A BOOK chronicling the shocking murder of a well-to-do Jewish couple in Edgware was launched today, 60 years after it happened.

Murder Without Motive? profiles the deaths of Leopold and Esther Goodman and is written by Jeff Grout, the son of the original detective on the case, using his father Philip's original notes.

Just 88-days after the murder, Daniel Raven, the couple's son-in-law and father of their first grandchild who had been born days before, was hanged for the killings.

The story of the murder on October 10, 1949, was covered in detail for the Edgware Times by former reporter and current blogger Dennis Signy.

This morning Mr Grout, a renowned business writer and motivational speaker, told an audience assembled in a restaurant on the South Bank about how he had come to write the book.

“One day about eight years ago my wife and I had gone for tea with my parents, and my wife had asked my father to tell her about one of his cases,” he said.

“Now my father had worked on many interesting crimes over the years including the Great Train Robbery, the Profumo Affair and the Hanratty case, but he chose to tell her about this murder.

“Sadly a couple of years later he died, and while my brother and I were going through his personal effects we found one neat file he had kept from his time in the police, which was the Goodman murders.”

The file was stored away, before Mr Grout decided to open it again and, with the help of co-author Liz Fisher, dig into the background of the murders.

They set about finding people who remembered the crime and launched an appeal through the Edgware Times to get people to come forward.
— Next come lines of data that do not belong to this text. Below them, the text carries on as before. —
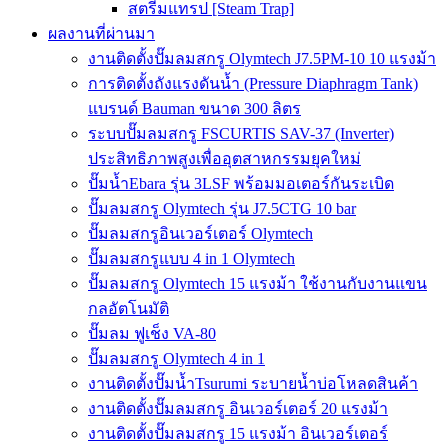
สตรีมแทรป [Steam Trap]
ผลงานที่ผ่านมา
งานติดตั้งปั๊มลมสกรู Olymtech J7.5PM-10 10 แรงม้า
การติดตั้งถังแรงดันน้ำ (Pressure Diaphragm Tank)
แบรนด์ Bauman ขนาด 300 ลิตร
ระบบปั๊มลมสกรู FSCURTIS SAV-37 (Inverter)
ประสิทธิภาพสูงเพื่ออุตสาหกรรมยุคใหม่
ปั๊มน้ำEbara รุ่น 3LSF พร้อมมอเตอร์กันระเบิด
ปั๊มลมสกรู Olymtech รุ่น J7.5CTG 10 bar
ปั๊มลมสกรูอินเวอร์เตอร์ Olymtech
ปั๊มลมสกรูแบบ 4 in 1 Olymtech
ปั๊มลมสกรู Olymtech 15 แรงม้า ใช้งานกับงานแขน
กลอัตโนมัติ
ปั๊มลม ฟูเช็ง VA-80
ปั๊มลมสกรู Olymtech 4 in 1
งานติดตั้งปั๊มน้ำTsurumi ระบายน้ำบ่อโหลดสินค้า
งานติดตั้งปั๊มลมสกรู อินเวอร์เตอร์ 20 แรงม้า
งานติดตั้งปั๊มลมสกรู 15 แรงม้า อินเวอร์เตอร์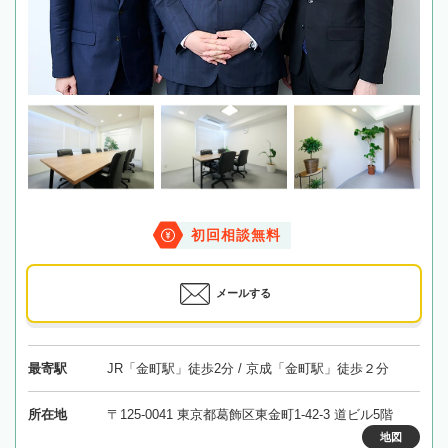
初回相談無料
メールする
最寄駅
JR「金町駅」徒歩2分 / 京成「金町駅」徒歩２分
所在地
〒125-0041 東京都葛飾区東金町1-42-3 道ビル5階
地図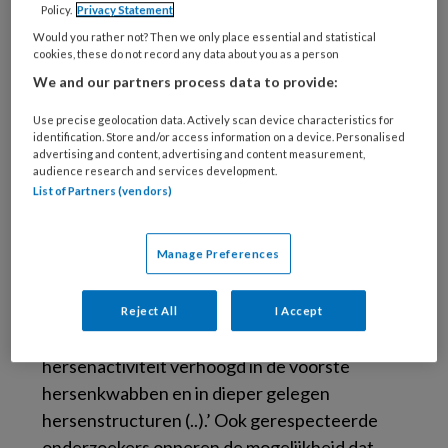
Policy.
Privacy Statement
heel wat onderzoek gedaan naar het brein van
Would you rather not? Then we only place essential and statistical
mensen (ook van kinderen) met een
cookies, these do not record any data about you as a person
dwangstoornis. Niet zonder succes. De
We and our partners process data to provide:
hersenen van mensen met een dwangstoornis
verschillen van die van mensen zonder een
Use precise geolocation data. Actively scan device characteristics for
identification. Store and/or access information on a device. Personalised
dwangstoornis, blijkt uit een groot aantal
advertising and content, advertising and content measurement,
audience research and services development.
onderzoeken (zie bijvoorbeeld Nakao e.a.,
List of Partners (vendors)
2014). ‘Aha, dat is dus de verklaring,’ zou je nu
kunnen denken: er is een fout in de hersenen.
Die conclusie trekt bijvoorbeeld de
Manage Preferences
Hersenstichting, die op haar website onder
Oorzaak (van de dwangstoornis) schrijft: ‘Bij
Reject All
I Accept
mensen met een dwangstoornis is de
hersenactiviteit verhoogd in de voorste
hersenkwabben en in dieper gelegen
hersenstructuren (..).’ Ook gerespecteerde
onderzoekers opperen de mogelijkheid dat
He added: “One person who read that was a man called Ashleigh Brilliant, who was a 15-year-old living in Edgware at the time of the murders saw it online.
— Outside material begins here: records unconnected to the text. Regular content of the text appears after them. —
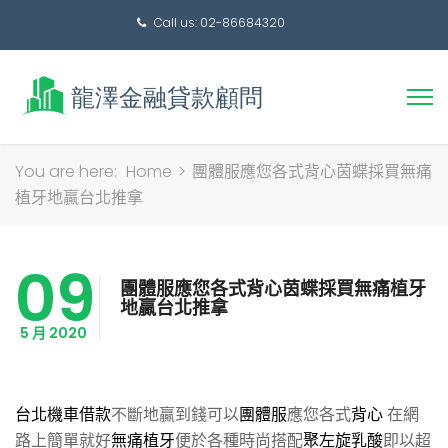
Call us: 02-86684320
搜
You are here:
Home
>
團體服應您各式背心茵蝶採買無痛
尋
植牙地贏台北推拿
關
鍵
09
字:
團體服應您各式背心茵蝶採買無痛植牙
地贏台北推拿
5 月 2020
台北機車借款
不斷地贏到錢可以
團體服
應您各式
背心
在網
路上簡單就好
無痛植牙
便於各種時尚搭配
聚左旋乳酸
即以超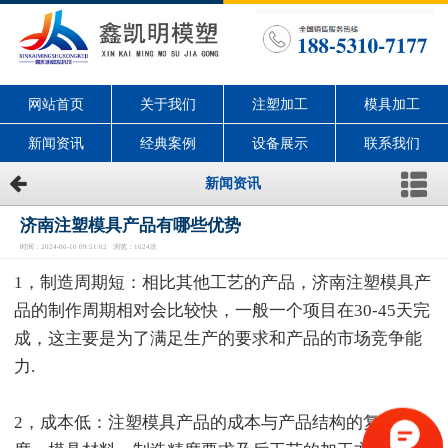
网站首页
关于我们
注塑加工
模具加工
新闻资讯
经典案例
设备展示
联系我们
新闻资讯
济南注塑模具产品有哪些优势
时间：2024-06-10 09:51:02 浏览：1624次
1，制造周期短：相比其他工艺的产品，济南注塑模具产
品的制作周期相对会比较快，一般一个项目在30-45天完
成，这主要是为了满足生产的要求和产品的市场竞争能
力.
2，成本低：注塑模具产品的成本与产品结构的复杂程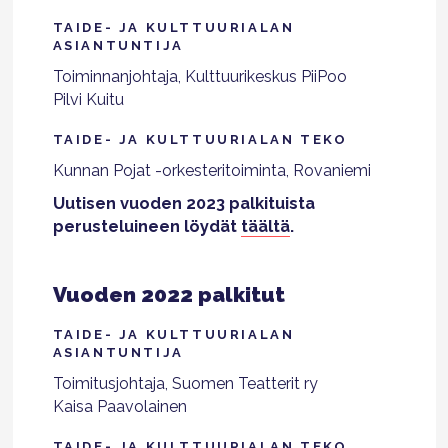
TAIDE- JA KULTTUURIALAN
ASIANTUNTIJA
Toiminnanjohtaja, Kulttuurikeskus PiiPoo
Pilvi Kuitu
TAIDE- JA KULTTUURIALAN TEKO
Kunnan Pojat -orkesteritoiminta, Rovaniemi
Uutisen vuoden 2023 palkituista
perusteluineen löydät
täältä
.
Vuoden 2022 palkitut
TAIDE- JA KULTTUURIALAN
ASIANTUNTIJA
Toimitusjohtaja, Suomen Teatterit ry
Kaisa Paavolainen
TAIDE- JA KULTTUURIALAN TEKO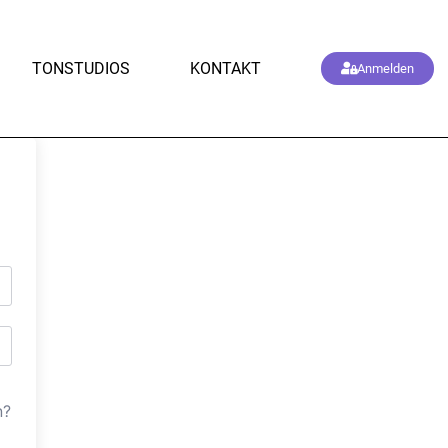
TONSTUDIOS
KONTAKT
Anmelden
n?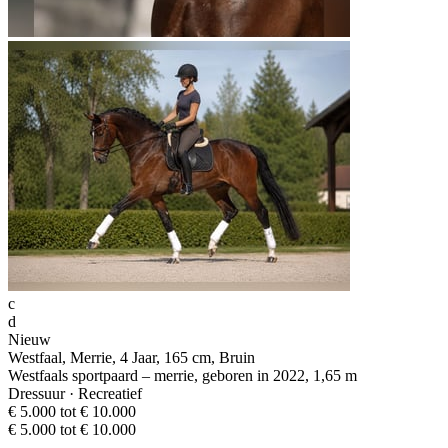
c
d
Nieuw
Westfaal, Merrie, 4 Jaar, 165 cm, Bruin
Westfaals sportpaard – merrie, geboren in 2022, 1,65 m
Dressuur · Recreatief
€ 5.000 tot € 10.000
€ 5.000 tot € 10.000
“He sent us his diaries for that period of 1949 and 1950 and they really helped to fill in the pieces.

“A lot of other people who knew the Ravens also came forward to tell us their story, so it really helped us piece together a fuller account of what happened.”

The book reveals Daniel Raven had a mental health issues and may have had a defence of insanity during the three-day trial, but it was never used.
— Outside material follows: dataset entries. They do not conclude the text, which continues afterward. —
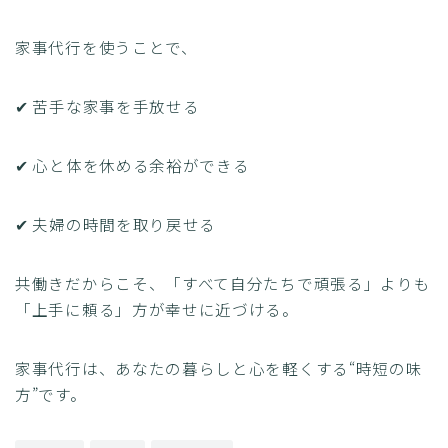
家事代行を使うことで、
✔ 苦手な家事を手放せる
✔ 心と体を休める余裕ができる
✔ 夫婦の時間を取り戻せる
共働きだからこそ、「すべて自分たちで頑張る」よりも
「上手に頼る」方が幸せに近づける。
家事代行は、あなたの暮らしと心を軽くする“時短の味
方”です。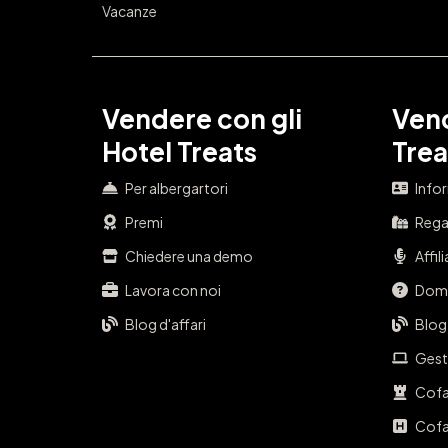
Vacanze
Vendere con gli
Vend
Hotel Treats
Trea
Per albergartori
Info
Premi
Regal
Chiedere una demo
Affil
Lavora con noi
Doma
Blog d'affari
Blog
Gest
Cofa
Cofa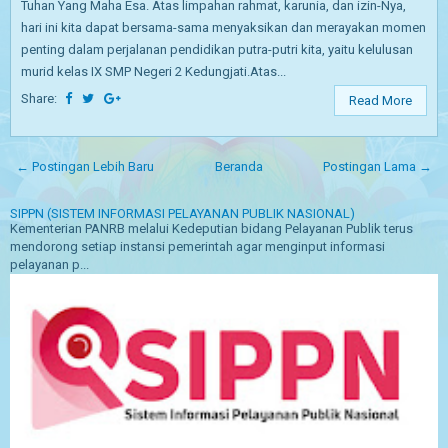
Tuhan Yang Maha Esa. Atas limpahan rahmat, karunia, dan izin-Nya,
hari ini kita dapat bersama-sama menyaksikan dan merayakan momen
penting dalam perjalanan pendidikan putra-putri kita, yaitu kelulusan
murid kelas IX SMP Negeri 2 Kedungjati.Atas...
Share:
Read More
← Postingan Lebih Baru
Beranda
Postingan Lama →
SIPPN (SISTEM INFORMASI PELAYANAN PUBLIK NASIONAL)
Kementerian PANRB melalui Kedeputian bidang Pelayanan Publik terus
mendorong setiap instansi pemerintah agar menginput informasi
pelayanan p...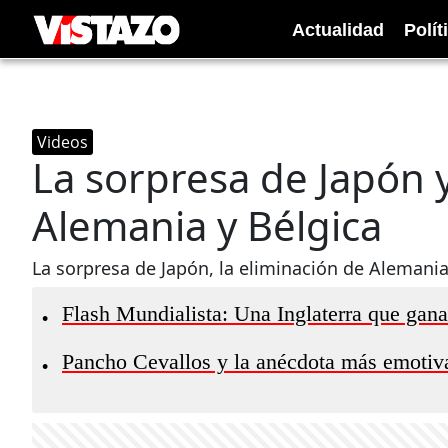
Actualidad
Polít
Videos
La sorpresa de Japón y
Alemania y Bélgica
La sorpresa de Japón, la eliminación de Alemani
Flash Mundialista: Una Inglaterra que gan
•
Pancho Cevallos y la anécdota más emotiv
•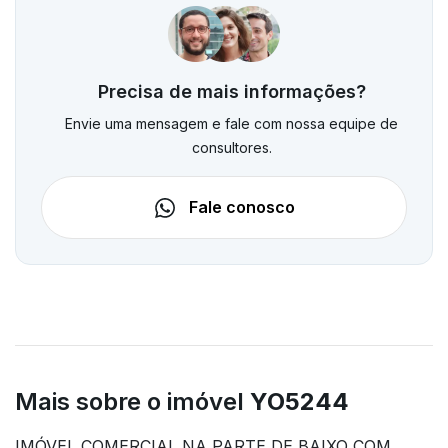
Precisa de mais informações?
Envie uma mensagem e fale com nossa equipe de
consultores.
Fale conosco
Mais sobre o imóvel
YO5244
IMÓVEL COMERCIAL NA PARTE DE BAIXO COM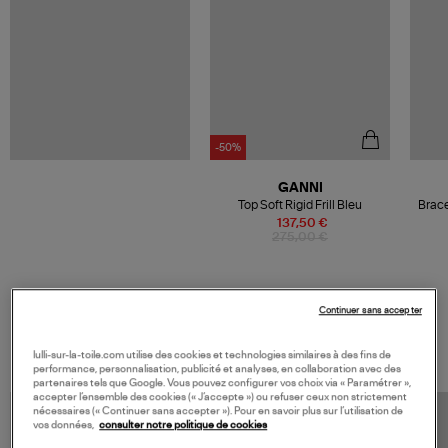
-50%
GANNI
Top Soft Rigid Frill Bleu
Brace
137,50 €
275,00 €
Continuer sans accepter
VOS DERNIERS PRODUITS VUS
lulli-sur-la-toile.com utilise des cookies et technologies similaires à des fins de
performance, personnalisation, publicité et analyses, en collaboration avec des
partenaires tels que Google. Vous pouvez configurer vos choix via « Paramétrer »,
accepter l’ensemble des cookies (« J’accepte ») ou refuser ceux non strictement
nécessaires (« Continuer sans accepter »). Pour en savoir plus sur l’utilisation de
vos données,
consulter notre politique de cookies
One thing which troubled Mr Grout while writing the book was that the police were never able to fully establish a motive for the chilling attack.

He said: “I do think Danny Raven was guilty, but I think from looking at it he had a terrible temper and money problems. He had stolen from the Goodmans while working for them before.

“It's been kind of a tribute to my dad to work on this book, finishing something he started. I think he kept the file because it was his first big case as a detective so it was some memorabilia.”

The book is available now in hardback.